Volleyball? I used to turn around, facing away from the net (or stand with my arms crossed, only moving to dodge away from the ball).
Basketball? While I was a pretty hardcore Sixers fan, when it came time to show my (5'2") stuff on the court, I'd "forget" my uniform and be relegated to
The mile run portion of our fitness test? That was awesome...I would walk, sullenly, the opposite direction of everyone else along the perimeter of the track.
Clearly, I was most secure in the art studio/darkroom/english class/library, while Gym only confounded my surly high school self and brought out the worst in me. I can't believe how lousy my attitude was, yet I can totally believe how lousy my attitude was.
Needless to say, I certainly didn't attend any track meets, or any sporting events for that matter, when I went to Henderson.

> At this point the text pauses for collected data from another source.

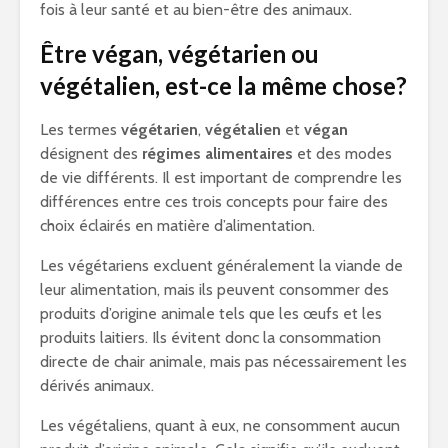
fois à leur santé et au bien-être des animaux.
Être végan, végétarien ou
végétalien, est-ce la même chose?
Les termes
végétarien
,
végétalien
et
végan
désignent des
régimes alimentaires
et des modes
de vie différents. Il est important de comprendre les
différences entre ces trois concepts pour faire des
choix éclairés en matière d’alimentation.
Les végétariens excluent généralement la viande de
leur alimentation, mais ils peuvent consommer des
produits d’origine animale tels que les œufs et les
produits laitiers. Ils évitent donc la consommation
directe de chair animale, mais pas nécessairement les
dérivés animaux.
Les végétaliens, quant à eux, ne consomment aucun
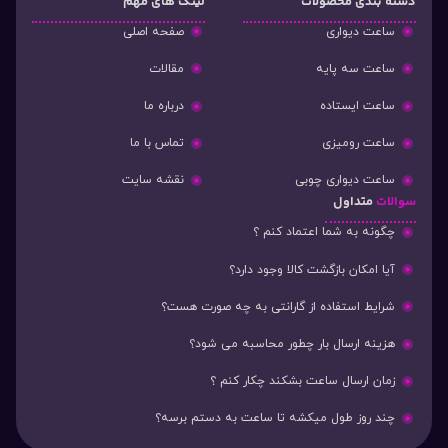
دسته‌ بندی محصولات
لینک های مهم
ساعت دیواری
صفحه اصلی
ساعت سه پایه
مقالات
ساعت ایستاده
درباره ما
ساعت رومیزی
تماس با ما
ساعت دیواری چوبی
نقشه سایت
سوالات
متداول
چگونه به شما اعتماد کنم ؟
آیا امکان بازگشت کالا وجود دارد؟
شرایط استفاده از گارانتی به چه صورت هست؟
هزینه ارسال بار چطور محاسبه می شود؟
زمان ارسال ساعت بشکند چکار کنم ؟
چند روز طول میکشه تا ساعت به دستم برسه؟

Initially, getting to know Bill, I couldn't quite grasp the enormity of his past running accomplishments...I didn't know the specifics of his events, let alone the intricacies of running 800 meters solo vs a 4 man relay team vs a 100 meter sprint. As far as I could tell, you just run like hell around the track until it's time to stop.
Clearly, over the years I have gained an appreciation for fitness and athleticism through my own love of cycling. I have so much more respect for athletes and for sport itself, having finally tasted competition/victory/defeat for myself. It's taken a long time, but I get it now.

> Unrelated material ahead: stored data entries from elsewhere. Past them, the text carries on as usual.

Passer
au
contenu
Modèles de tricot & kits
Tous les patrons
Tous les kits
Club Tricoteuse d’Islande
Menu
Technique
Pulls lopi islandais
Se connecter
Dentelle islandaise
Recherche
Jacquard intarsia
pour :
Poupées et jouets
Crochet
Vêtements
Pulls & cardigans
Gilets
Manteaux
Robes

This year, more than ever, I have been transfixed by the Olympics, much like I was transfixed (and inspired) by that track meet at Henderson two years ago. Although I've always been into some aspects of the Games (gymnastics when I was a little kid, for sure) and can recall some of the more noteworthy, storied Olympic moments (I don't know why I remember Mary Decker's fall in '84), I never made a point to watch every night.
However, The London Games have found the three of us winding down together at the end of each day with swimming, diving, gymnastics, cycling, power lifting, boxing, track and field, whatever we can catch that night. While I constantly ply Bill with questions about running (what are their shoes like? how come they start in that position? how do they train for that?), Max is busy admiring the girls (and their "tight, shiny suits") on the balance beam and uneven bars. I also believe it's no coincidence that my son has become incredibly brave and confident in the pool these past few weeks. We've witnessed records being broken and seen some ridiculously badass displays of strength and skill in all kinds of disciplines. I like that my kid is curious and excited about sports.